Summers are slow in the kitchen, especially in NYC. When the warm weather hits you, you're on vacation mode too. Shown are two macarons, salted pistachio and a carrot cream cheese variety. I love playing with textures, and I find regular macarons to be lacking in crunch. For the pistachio flavor, I roll them in crushed, salted and roasted pistachios. It emphasizes the flavor of pistachio and is delicious. For the carrot cream cheese, I used a cream cheese buttercream for the filling and added a sugared and dehydrated carrot chip for texture and flavor. For a cold treat, I love eating these guys straight out of the freezer, a mini ice cream sandwich!
When pumpkin is paired with cinnamon, nutmeg, and cloves, it is so representative of Fall. Everyone can have their pumpkin spice latte, I'll take pumpkin spice macarons any day. These are filled with a white chocolate buttercream, pumpkin puree, and fall spices. I find nothing more therapeutic than filling macarons. I love pairing macarons with their perfect-sized partner, and piping dollops of filling before gently smooching their top shell together to form a sandwich. Pairing and filling macarons was one of the first things I learned to do in a professional kitchen.
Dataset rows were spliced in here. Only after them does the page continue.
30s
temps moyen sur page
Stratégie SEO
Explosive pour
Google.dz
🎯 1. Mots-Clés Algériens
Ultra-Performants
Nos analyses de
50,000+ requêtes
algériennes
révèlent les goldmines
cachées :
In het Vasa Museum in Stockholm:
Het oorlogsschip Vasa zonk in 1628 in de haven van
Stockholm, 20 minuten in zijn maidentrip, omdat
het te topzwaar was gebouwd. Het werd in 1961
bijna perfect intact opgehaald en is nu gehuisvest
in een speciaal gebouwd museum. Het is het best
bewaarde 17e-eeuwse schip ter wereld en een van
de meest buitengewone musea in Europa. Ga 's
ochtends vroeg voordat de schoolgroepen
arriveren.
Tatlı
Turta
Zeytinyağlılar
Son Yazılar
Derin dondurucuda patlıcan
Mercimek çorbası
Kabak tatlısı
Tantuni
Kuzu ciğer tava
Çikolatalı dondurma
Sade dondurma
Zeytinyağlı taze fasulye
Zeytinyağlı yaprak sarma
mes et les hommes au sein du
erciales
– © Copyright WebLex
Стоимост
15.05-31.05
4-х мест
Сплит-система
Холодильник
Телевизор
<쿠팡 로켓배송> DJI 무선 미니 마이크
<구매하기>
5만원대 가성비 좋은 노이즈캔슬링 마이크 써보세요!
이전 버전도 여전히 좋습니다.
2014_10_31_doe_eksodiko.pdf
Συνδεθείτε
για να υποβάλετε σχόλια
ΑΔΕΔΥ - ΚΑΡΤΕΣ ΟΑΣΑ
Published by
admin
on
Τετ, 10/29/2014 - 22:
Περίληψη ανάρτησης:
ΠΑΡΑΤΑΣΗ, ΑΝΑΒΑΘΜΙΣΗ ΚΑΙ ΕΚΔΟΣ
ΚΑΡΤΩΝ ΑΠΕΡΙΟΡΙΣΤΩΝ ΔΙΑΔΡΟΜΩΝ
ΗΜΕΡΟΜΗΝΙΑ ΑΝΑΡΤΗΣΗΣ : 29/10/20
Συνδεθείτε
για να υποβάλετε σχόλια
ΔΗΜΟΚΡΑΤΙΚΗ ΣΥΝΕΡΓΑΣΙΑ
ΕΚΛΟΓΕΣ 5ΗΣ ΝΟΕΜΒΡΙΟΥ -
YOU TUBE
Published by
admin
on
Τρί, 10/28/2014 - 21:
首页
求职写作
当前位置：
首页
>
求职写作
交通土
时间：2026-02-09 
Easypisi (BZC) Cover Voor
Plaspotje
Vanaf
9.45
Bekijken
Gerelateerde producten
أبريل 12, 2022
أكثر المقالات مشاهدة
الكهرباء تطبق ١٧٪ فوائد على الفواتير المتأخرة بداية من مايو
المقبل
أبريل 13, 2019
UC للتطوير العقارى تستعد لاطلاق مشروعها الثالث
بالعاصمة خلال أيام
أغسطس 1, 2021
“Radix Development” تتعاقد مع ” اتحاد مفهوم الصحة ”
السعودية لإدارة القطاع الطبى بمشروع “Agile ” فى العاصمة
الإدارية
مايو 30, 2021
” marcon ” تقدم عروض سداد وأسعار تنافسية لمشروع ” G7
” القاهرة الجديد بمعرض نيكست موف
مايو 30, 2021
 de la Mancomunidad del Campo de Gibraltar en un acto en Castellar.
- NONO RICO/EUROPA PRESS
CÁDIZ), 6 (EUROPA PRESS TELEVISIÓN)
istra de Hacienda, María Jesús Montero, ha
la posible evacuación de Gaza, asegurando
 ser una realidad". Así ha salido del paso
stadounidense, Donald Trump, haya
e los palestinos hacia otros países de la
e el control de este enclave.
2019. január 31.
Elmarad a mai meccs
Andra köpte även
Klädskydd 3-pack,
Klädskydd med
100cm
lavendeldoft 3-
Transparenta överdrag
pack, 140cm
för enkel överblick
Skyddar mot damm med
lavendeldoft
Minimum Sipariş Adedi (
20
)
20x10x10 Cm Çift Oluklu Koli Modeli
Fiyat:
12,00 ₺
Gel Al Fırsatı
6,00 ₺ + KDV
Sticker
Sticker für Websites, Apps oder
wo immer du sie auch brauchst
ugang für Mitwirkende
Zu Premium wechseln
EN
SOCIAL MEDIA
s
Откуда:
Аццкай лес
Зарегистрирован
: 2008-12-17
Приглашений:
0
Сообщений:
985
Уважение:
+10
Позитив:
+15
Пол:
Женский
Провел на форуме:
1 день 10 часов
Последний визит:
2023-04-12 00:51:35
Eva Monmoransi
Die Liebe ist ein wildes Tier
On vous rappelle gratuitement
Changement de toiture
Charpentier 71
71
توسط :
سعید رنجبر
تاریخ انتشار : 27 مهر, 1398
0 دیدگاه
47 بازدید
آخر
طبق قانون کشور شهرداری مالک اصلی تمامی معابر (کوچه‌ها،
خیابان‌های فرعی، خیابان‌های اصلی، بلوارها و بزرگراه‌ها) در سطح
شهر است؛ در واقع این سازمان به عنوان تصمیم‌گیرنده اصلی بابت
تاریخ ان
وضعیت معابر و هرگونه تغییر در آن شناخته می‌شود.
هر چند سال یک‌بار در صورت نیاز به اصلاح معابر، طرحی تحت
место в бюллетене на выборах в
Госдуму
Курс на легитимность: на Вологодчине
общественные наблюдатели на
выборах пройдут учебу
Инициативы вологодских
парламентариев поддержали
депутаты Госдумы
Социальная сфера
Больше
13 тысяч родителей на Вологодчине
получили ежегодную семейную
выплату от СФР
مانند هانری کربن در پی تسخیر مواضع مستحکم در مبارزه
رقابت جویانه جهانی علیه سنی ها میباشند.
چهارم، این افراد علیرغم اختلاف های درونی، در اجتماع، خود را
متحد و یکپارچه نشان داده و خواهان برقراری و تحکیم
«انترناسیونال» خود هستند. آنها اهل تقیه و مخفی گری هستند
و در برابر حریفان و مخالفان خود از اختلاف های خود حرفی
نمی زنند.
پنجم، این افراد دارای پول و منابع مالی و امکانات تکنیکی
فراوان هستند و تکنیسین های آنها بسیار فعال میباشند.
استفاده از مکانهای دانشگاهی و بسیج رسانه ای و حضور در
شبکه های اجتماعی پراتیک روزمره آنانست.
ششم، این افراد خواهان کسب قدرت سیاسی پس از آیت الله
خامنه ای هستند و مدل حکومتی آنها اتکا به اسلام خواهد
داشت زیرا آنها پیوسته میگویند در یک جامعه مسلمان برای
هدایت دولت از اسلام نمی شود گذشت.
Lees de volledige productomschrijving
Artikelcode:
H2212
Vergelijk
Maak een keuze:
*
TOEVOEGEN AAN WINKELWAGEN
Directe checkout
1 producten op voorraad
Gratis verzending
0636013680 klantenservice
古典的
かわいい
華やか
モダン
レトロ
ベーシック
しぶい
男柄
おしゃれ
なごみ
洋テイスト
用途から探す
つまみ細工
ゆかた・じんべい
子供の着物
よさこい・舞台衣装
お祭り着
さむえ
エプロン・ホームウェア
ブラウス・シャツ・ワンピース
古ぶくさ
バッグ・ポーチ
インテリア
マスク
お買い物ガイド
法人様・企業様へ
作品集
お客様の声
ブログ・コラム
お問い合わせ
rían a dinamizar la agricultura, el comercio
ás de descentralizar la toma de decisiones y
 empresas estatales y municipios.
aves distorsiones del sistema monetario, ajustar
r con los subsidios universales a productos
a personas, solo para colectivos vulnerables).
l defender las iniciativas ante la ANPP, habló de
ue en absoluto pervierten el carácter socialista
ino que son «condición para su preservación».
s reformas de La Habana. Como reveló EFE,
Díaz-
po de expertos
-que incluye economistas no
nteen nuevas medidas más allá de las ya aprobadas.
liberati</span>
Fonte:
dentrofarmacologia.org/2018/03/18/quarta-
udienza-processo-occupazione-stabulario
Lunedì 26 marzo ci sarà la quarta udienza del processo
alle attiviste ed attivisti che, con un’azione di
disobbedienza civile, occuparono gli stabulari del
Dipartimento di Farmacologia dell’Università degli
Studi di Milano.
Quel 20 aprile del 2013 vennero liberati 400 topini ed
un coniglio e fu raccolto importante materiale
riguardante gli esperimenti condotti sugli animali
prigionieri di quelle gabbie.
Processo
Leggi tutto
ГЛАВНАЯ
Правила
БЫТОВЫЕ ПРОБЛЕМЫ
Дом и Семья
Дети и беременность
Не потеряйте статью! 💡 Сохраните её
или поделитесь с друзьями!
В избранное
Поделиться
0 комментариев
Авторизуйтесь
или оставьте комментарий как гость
As a young intern at Bouchon Bakery, my responsibilities were severely limited as this was my first kitchen. But every afternoon, the entire pastry team came together to finish last minute duties which included sandwiching macarons for the next day. The trick is to finding the perfect-sized partner is that macarons piped next to each other tend to be close to the right size. I was taught to lay one face up and the partner faced down in a row. When all the macarons are paired, pipe dollops of filling with one squeeze, to ensure the filling is smooth when sandwiched together. After, just smooth the top macaron gently to make a perfect macaron sandwich. With large batches, which normally happen in a kitchen, it is much easier to separate each step and complete it before moving on to the next one.